Once I encountered following code:
int s =10;
int *p=&s;
cout << p[3] << endl;
And I can't understand why am I able to access p[3] that doesn't exist (only p exists that is single pointer but I still get access to p[3] that is array that I have never created).
Is it some compiler bug or it is a feature or I don't know some basics of C++ that covers this?
Thank you
Why does C++ consider pointer and array of pointers as same thing?
It doesn't. You're asking why it treats pointers and arrays as the same.
The [] operator is just an abbreviated form of pointer arithmetic. a[b] is equivalent to *(a + b). Array names can decay into pointers, and then pointer arithmetic is applied. It's the programmers job to make sure they don't go out of bounds. The compiler can't possibly stop you from shooting your foot off.
Also, claiming to be able to "access" it is a strong assertion. That is UB, and is most likely going to either read the wrong memory or get a segfault.

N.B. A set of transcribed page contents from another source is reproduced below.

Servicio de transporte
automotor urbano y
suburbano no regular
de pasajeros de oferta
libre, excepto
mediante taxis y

No, it's not a compiler bug, its a very useful feature... but lets not get ahead of ourselves here, the consequence of your code is called Undefined Behaviour
So, what's the feature? All naked arrays are actually pointer to the first element. Except un-decayed arrays (See What is array decaying?).
Consider this code:
int s =10;
int* array = new int[12];
int *p;
p = array; // p refers to the first element
int* x = p + 7; //advances to the 7th element, compiler never checks bounds
int* y = p + 700; //ditto ...this is obviously undefined
p = &s; //p is now pointing to where s
int* xx = p + 3; //But s is a single element, so Undefined Behaviour
Once an array is decayed, it's simply a pointer... And a pointer can be incremented, decremented, dereferenced, advanced, assigned or reassigned.
So,
cout << p[7] << endl;
is a valid C++ program. but not necessarily correct.
It's the responsibility of the programmer to know whether a pointer points to a single element or an array. but thanks to static analyzers and https://github.com/isocpp/CppCoreGuidelines, things are changing for good.
Also see What are all the common undefined behaviours that a C++ programmer should know about?
From here, section array-to-pointer decay:
There is an implicit conversion from lvalues and rvalues of array type to rvalues of pointer type: it constructs a pointer to the first element of an array. This conversion is used whenever arrays appear in context where arrays are not expected, but pointers are
Inherited from C, C++ allows you to treat any pointer like the first element of an array starting at that address. That's in part because it passes arrays by reference as pointers and so for that to make sense you need to be able to treat a pointer as an array. It also enables some quite neat and very efficient code in various circumstances.
The upshot is that p[3] is a valid construct in this context.
Obviously however it has undefined behaviour because p isn't pointing to an array! Unfortunately the language rules (and compiler) aren't smart enough to work that out.
C is a very low level language and doesn't enforce nice things like range checking either during compilation or execution.